Hoy es el Día del Padre y van a hacer una fiesta. De regalo, le voy a dar mi boleta de calificaciones y un pastel que le hicimos entre mi mamá y yo. Mi hermano como siempre, no quiso venir, yo no sé por qué a él no le gusta la fábrica; ni modo, él se lo pierde. También le voy a dar la sorpresa de que ya sé leer… ahí viene muy elegante, vestido con su uniforme. ¡Felicidades papi! Aquí tienes mi regalo. Adivina qué… ¡ya sé leer! “Gracias hijita”, me contesta levantándome en sus brazos.

“Vamos a ver si es cierto ¿qué dice allí?” CERESO,[i] le contesté rápidamente. “¡Muy bien!”, me dijo premiándome con un beso. ¿Qué es cereso?, pregunté.

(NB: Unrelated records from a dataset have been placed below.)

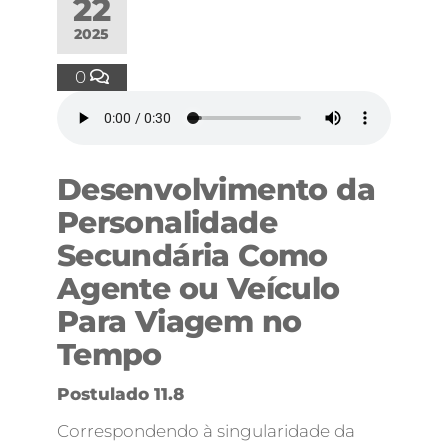
22
2025
0
Desenvolvimento da
Personalidade
Secundária Como
Agente ou Veículo
Para Viagem no
Tempo
Postulado 11.8
Correspondendo à singularidade da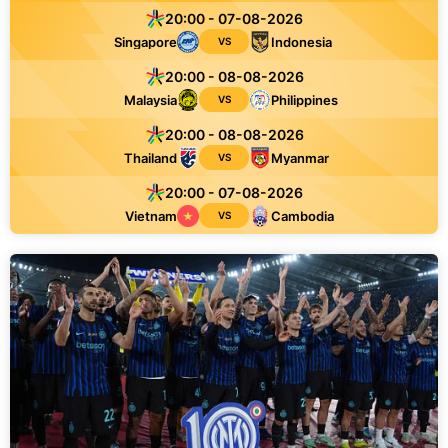
20:00 - 07-08-2026
Singapore
Indonesia
VS
20:00 - 08-08-2026
Malaysia
Philippines
VS
20:00 - 08-08-2026
Thailand
Myanmar
VS
20:00 - 07-08-2026
Vietnam
Cambodia
VS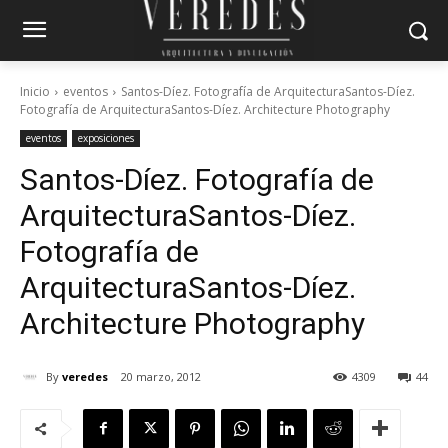
Inicio
eventos
Santos-Díez. Fotografía de ArquitecturaSantos-Díez.
Fotografía de ArquitecturaSantos-Díez. Architecture Photography
eventos
exposiciones
Santos-Díez. Fotografía de
Arquitectura
Santos-Díez.
Fotografía de
Arquitectura
Santos-Díez.
Architecture Photography
By
veredes
20 marzo, 2012
4309
44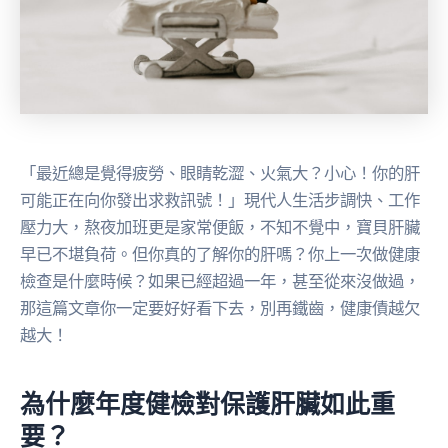
「最近總是覺得疲勞、眼睛乾澀、火氣大？小心！你的肝
可能正在向你發出求救訊號！」現代人生活步調快、工作
壓力大，熬夜加班更是家常便飯，不知不覺中，寶貝肝臟
早已不堪負荷。但你真的了解你的肝嗎？你上一次做健康
檢查是什麼時候？如果已經超過一年，甚至從來沒做過，
那這篇文章你一定要好好看下去，別再鐵齒，健康債越欠
越大！
為什麼年度健檢對保護肝臟如此重
要？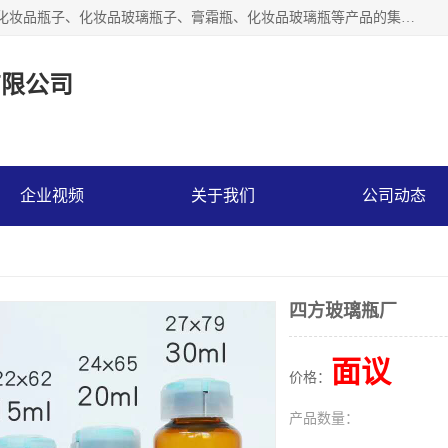
【1分钟前更新】广州乐鑫玻璃制品有限公司是一家专业从事化妆品瓶子、化妆品玻璃瓶子、膏霜瓶、化妆品玻璃瓶等产品的集开发研制、生产、销售于一体的实业型玻璃制品生产企业。产品从设计、开模、试样、生产、蒙砂、抛光、喷涂、高低温单色及多色印刷，烫金（银）到交货实现一条龙服务。
有限公司
企业视频
关于我们
公司动态
四方玻璃瓶厂
面议
价格：
产品数量：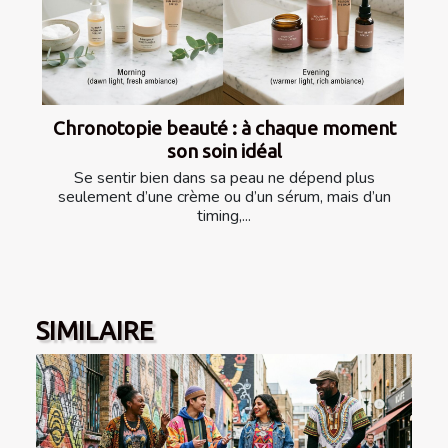
Chronotopie beauté : à chaque moment
son soin idéal
Se sentir bien dans sa peau ne dépend plus
seulement d’une crème ou d’un sérum, mais d’un
timing,...
SIMILAIRE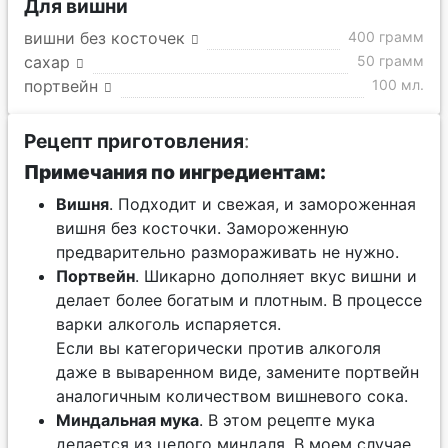
Для вишни
вишни без косточек
400 грамм
сахар
50 грамм
портвейн
100 мл.
Рецепт приготовления
:
Примечания по ингредиентам:
Вишня
. Подходит и свежая, и замороженная
вишня без косточки. Замороженную
предварительно размораживать не нужно.
Портвейн
. Шикарно дополняет вкус вишни и
делает более богатым и плотным. В процессе
варки алкоголь испаряется.
Если вы категорически против алкоголя
даже в вываренном виде, замените портвейн
аналогичным количеством вишневого сока.
Миндальная мука
. В этом рецепте мука
делается из целого миндаля. В моем случае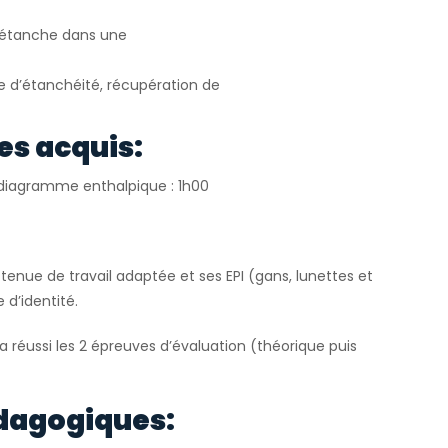
e étanche dans une
le d’étanchéité, récupération de
es acquis:
r diagramme enthalpique : 1h00
tenue de travail adaptée et ses EPI (gans, lunettes et
 d’identité.
 a réussi les 2 épreuves d’évaluation (théorique puis
dagogiques: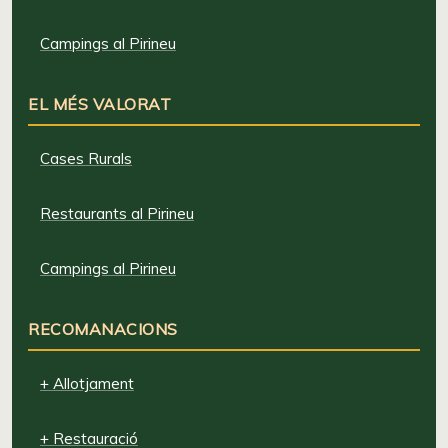
Campings al Pirineu
EL MÉS VALORAT
Cases Rurals
Restaurants al Pirineu
Campings al Pirineu
RECOMANACIONS
+ Allotjament
+ Restauració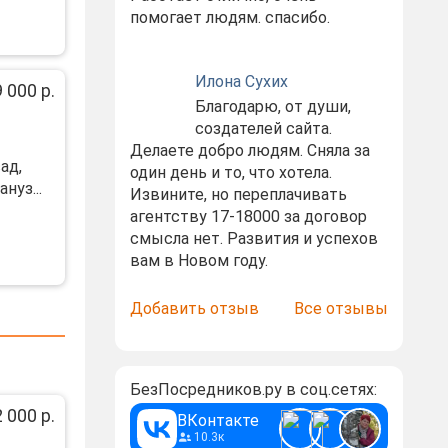
помогает людям. спасибо.
Илона Сухих
 000 р.
Благодарю, от души,
создателей сайта.
Делаете добро людям. Сняла за
ад,
один день и то, что хотела.
нуз...
Извините, но переплачивать
агентству 17-18000 за договор
смысла нет. Развития и успехов
вам в Новом году.
Добавить отзыв
Все отзывы
БезПосредников.ру в соц.сетях:
 000 р.
ВКонтакте
10.3к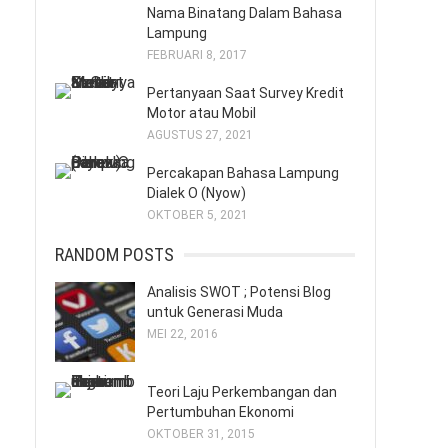
Nama Binatang Dalam Bahasa
Lampung
FEBRUARI 8, 2017
Pertanyaan Saat Survey Kredit
Motor atau Mobil
AGUSTUS 27, 2021
Percakapan Bahasa Lampung
Dialek O (Nyow)
OKTOBER 5, 2021
RANDOM POSTS
Analisis SWOT ; Potensi Blog
untuk Generasi Muda
MEI 22, 2016
Teori Laju Perkembangan dan
Pertumbuhan Ekonomi
OKTOBER 31, 2015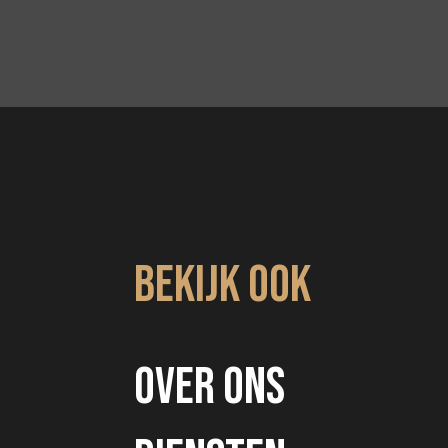
Bekijk ook
Over ons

“Ya te he dicho que no seas preguntona Chata”, dijo mamá regañándome. “Es el nombre de uno de los árboles con que hacemos los muebles”, contestó papá.

 

* Cuento publicado en Y son nombres de mujeres. Antología de escritoras zacatecanas II, proyecto editorial que realizan en colaboración el colectivo Líneas Negras y la Secretaría de las Mujeres (Semujer).

[i] Centro de Readaptación Social o Cárcel del Estado.